On Organizational Silos and How to Surmount Them

It’s been 25 years since Jack Welch, the iconic former leader of General Electric, encouraged a different way of looking at how businesses are organized and managed.

He advocated for the “boundary-less” organization, marked by faster decisions, greater employee engagement and stronger collaboration. He brought it to life as the “GE Work-Out Process,” and the underlying philosophy – the need to remove the hierarchies and silos and fragmented processes and cultures – has been popular among management gurus ever since.

Still, 25 years later, everyone seems to have a recipe for making the Kool-Aid. But why aren’t more organizations drinking?

From my perspective, Jack Welch is an excellent role model and this particular flavor of Kool-Aid is one that should go down well. In growing a 200-plus employee organization that’s a leader in construction and construction management, my firm, MBM Consulting, couldn’t have earned its reputation for innovation and quality had we been mired in a rigid and controlled environment with a trickle-through communications style.

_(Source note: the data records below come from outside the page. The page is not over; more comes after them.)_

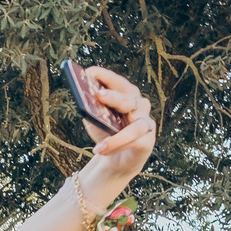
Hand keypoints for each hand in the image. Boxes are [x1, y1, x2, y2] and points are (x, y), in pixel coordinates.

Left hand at [78, 64, 155, 178]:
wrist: (117, 158)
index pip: (117, 82)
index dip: (105, 76)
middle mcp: (139, 104)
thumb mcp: (95, 120)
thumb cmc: (106, 133)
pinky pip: (135, 143)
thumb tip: (83, 99)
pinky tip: (102, 150)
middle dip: (113, 97)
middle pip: (128, 99)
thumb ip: (90, 109)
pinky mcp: (147, 141)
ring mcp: (146, 122)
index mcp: (126, 94)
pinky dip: (118, 147)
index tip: (90, 72)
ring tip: (98, 145)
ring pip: (135, 127)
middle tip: (98, 95)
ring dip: (117, 136)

That isn’t to say that organizational silos don’t have their place. Especially in larger organizations, they offer structure. They provide a place for specific areas of expertise to flourish. And they allow some measure of control to be exerted over the flow of information up and down the organization.

But, when the walls are too high, there’s a price to be paid. Alignment of priorities goes off-kilter. Bottlenecks occur and stifle the information flow. And decision-making in a vacuum occurs, with long-term negative implications for the business.

So, how can organizations do a better job of, if not dismantling their silos, at least reducing the height of the dividers between them?

Here are three suggestions that I’ve adapted to my own organization’s purposes.

1.     Establish a top-down culture of communication and collaboration. It takes leadership commitment, people at the top who walk the talk. I try to personify the behaviors that I want to see in my teams. It takes time and commitment to grow a culture where opinions and input from across the aisle are solicited and valued. To a significant extent, that also takes articulating that commitment in meaningful vision and mission statements that everyone trusts.

2.     Borrow from Jack Welch’s “work-out” process. The bigger the organization, the more difficult it is, of course, to coordinate across a fragmented and geographically dispersed structure and functions. A fairly simple solution is to fashion your initiatives as regular forums designed to improve cross-functional and hierarchical communications and, ultimately, push for faster decision-making. Team leaders for a tech company, for example, successfully brought together its R&D and business areas, whose combined input led to a faster process for product commercialization.

3.     Share the successes. When you’ve surmounted the barriers and joined disparate teams and disciplines together to tackle the big challenges that can affect your productivity, growth and financial performance, give credit where it’s due. You’ll strengthen the bonds of your organizational fabric and also motivate others to want to play a role in this collaborative environment.

The fact is that whether you’re the chief executive or project manager or IT troubleshooter or marketing specialist, everyone has shared goals in pushing for the future success of your organization. The more effectively you can remove the barriers from collaboration and communication, the greater your measure of success will be.